Work instruction:
An exact copy of every entry below is required, and no picture may appear in it.

Supplied data section start

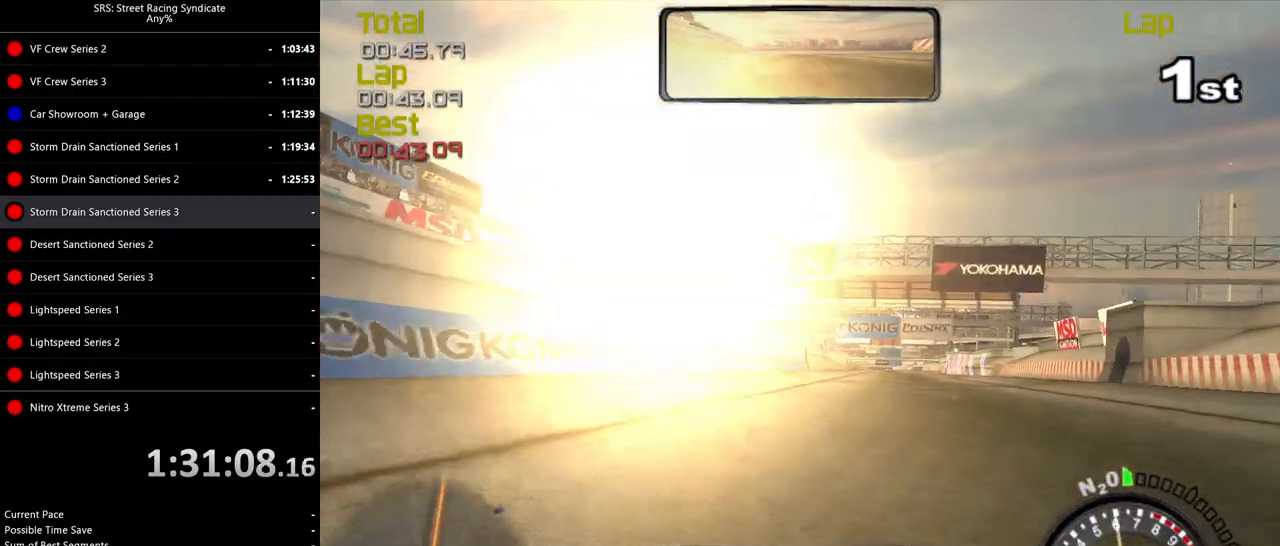
{"buttons": ["R2"], "left_stick": "right", "events": []}
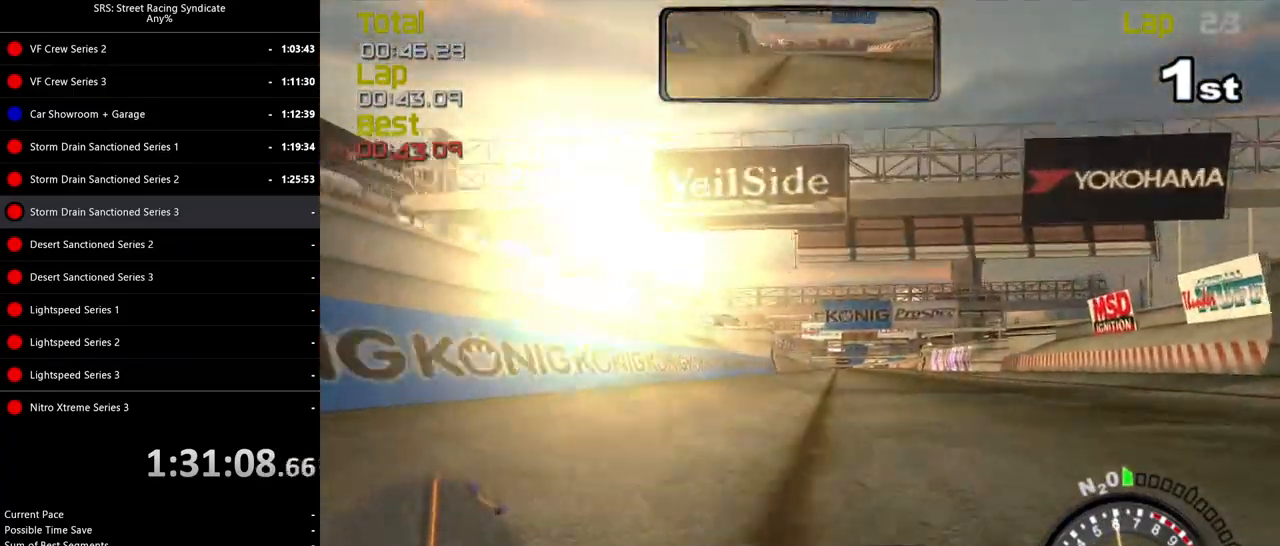
{"buttons": ["R2"], "left_stick": "center", "events": [[384, "left_stick", "center"]]}
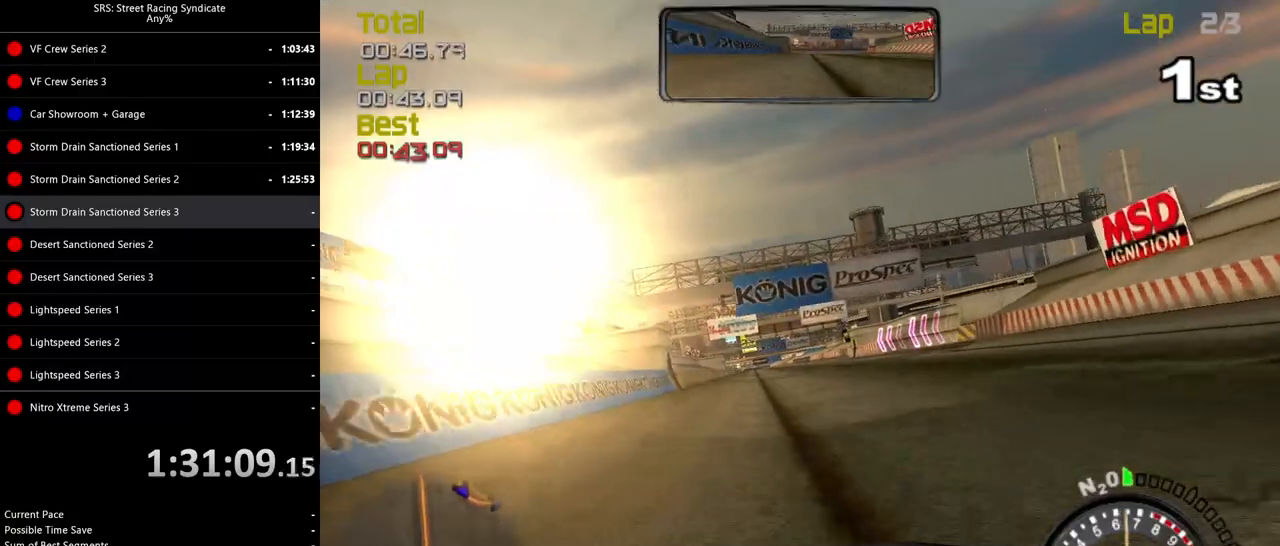
{"buttons": ["R2"], "left_stick": "center", "events": [[333, "TRIANGLE", "down"], [433, "TRIANGLE", "up"]]}
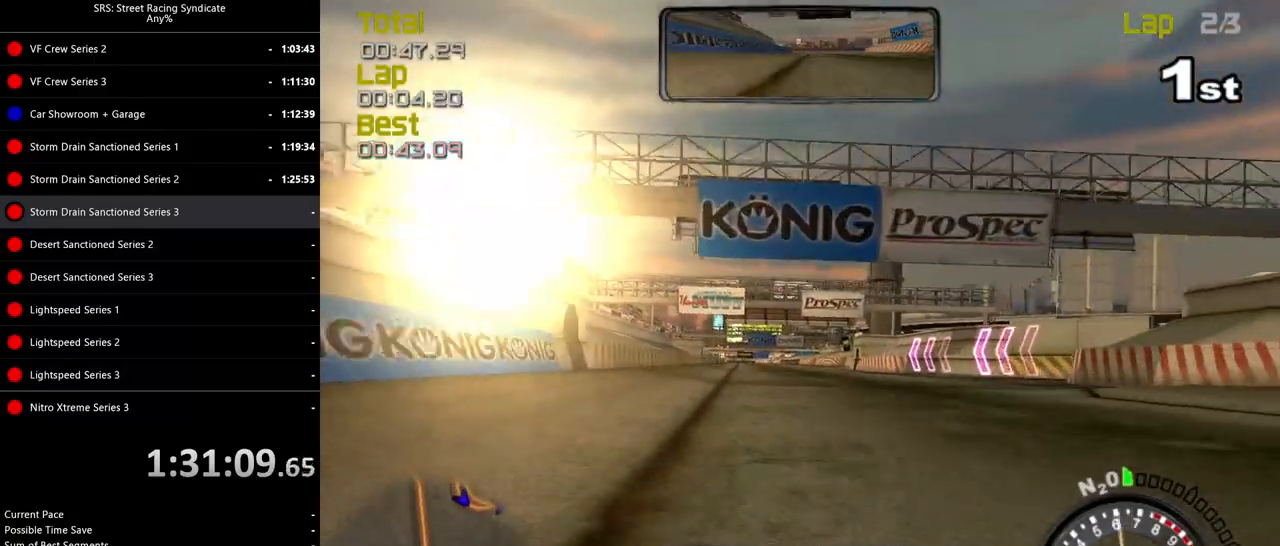
{"buttons": ["R2"], "left_stick": "center", "events": []}
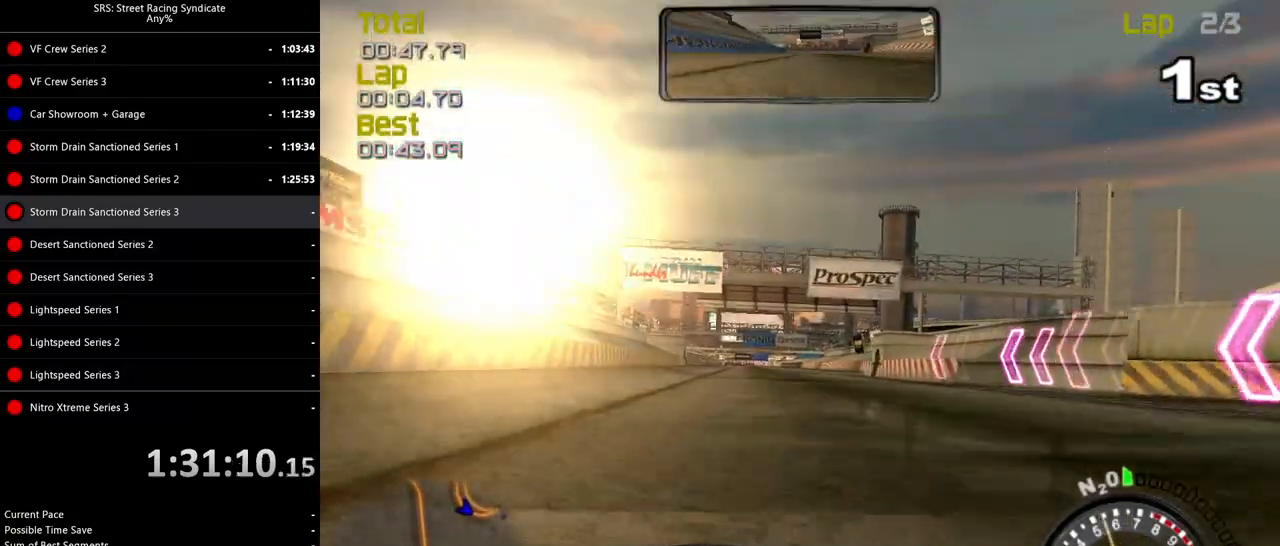
{"buttons": ["R2"], "left_stick": "center", "events": [[250, "left_stick", "left"], [333, "left_stick", "center"]]}
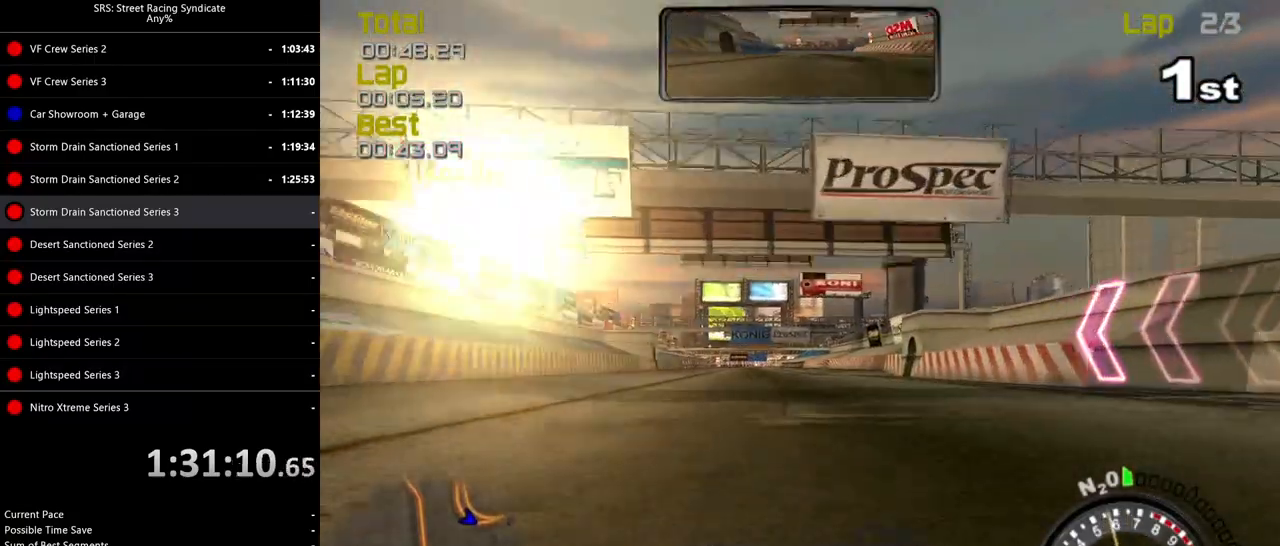
{"buttons": ["R2"], "left_stick": "center", "events": [[317, "left_stick", "left"], [417, "left_stick", "center"]]}
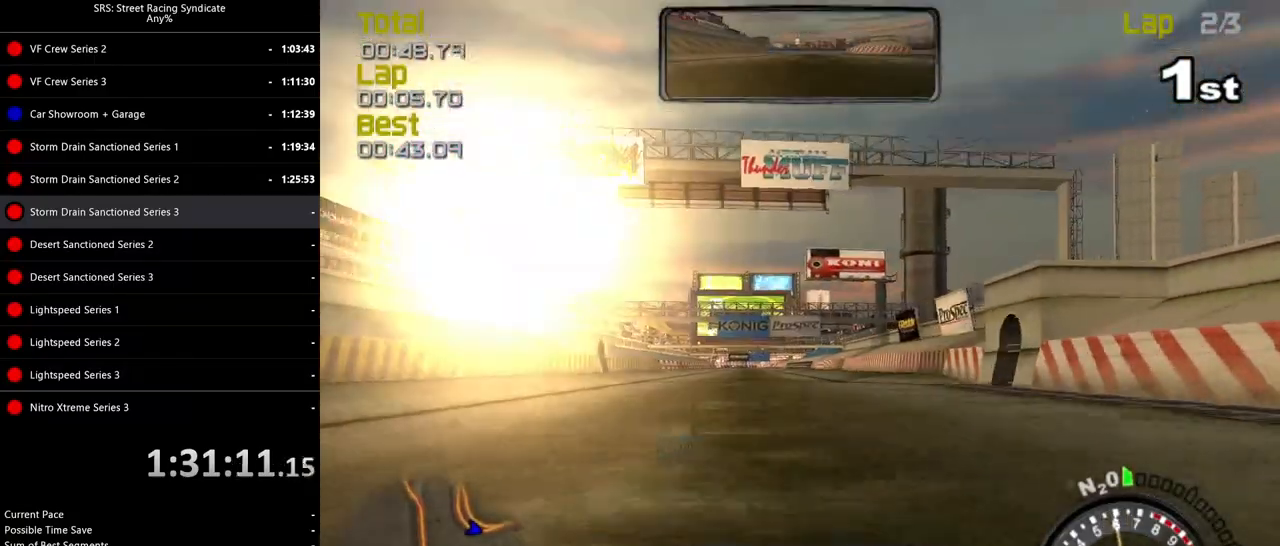
{"buttons": ["R2"], "left_stick": "center", "events": [[101, "left_stick", "left"], [201, "left_stick", "center"], [334, "left_stick", "left"], [451, "left_stick", "center"]]}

Supplied data section end

Response:
{"buttons": ["R2"], "left_stick": "right", "events": []}
{"buttons": ["R2"], "left_stick": "center", "events": [[384, "left_stick", "center"]]}
{"buttons": ["R2"], "left_stick": "center", "events": [[333, "TRIANGLE", "down"], [433, "TRIANGLE", "up"]]}
{"buttons": ["R2"], "left_stick": "center", "events": []}
{"buttons": ["R2"], "left_stick": "center", "events": [[250, "left_stick", "left"], [333, "left_stick", "center"]]}
{"buttons": ["R2"], "left_stick": "center", "events": [[317, "left_stick", "left"], [417, "left_stick", "center"]]}
{"buttons": ["R2"], "left_stick": "center", "events": [[101, "left_stick", "left"], [201, "left_stick", "center"], [334, "left_stick", "left"], [451, "left_stick", "center"]]}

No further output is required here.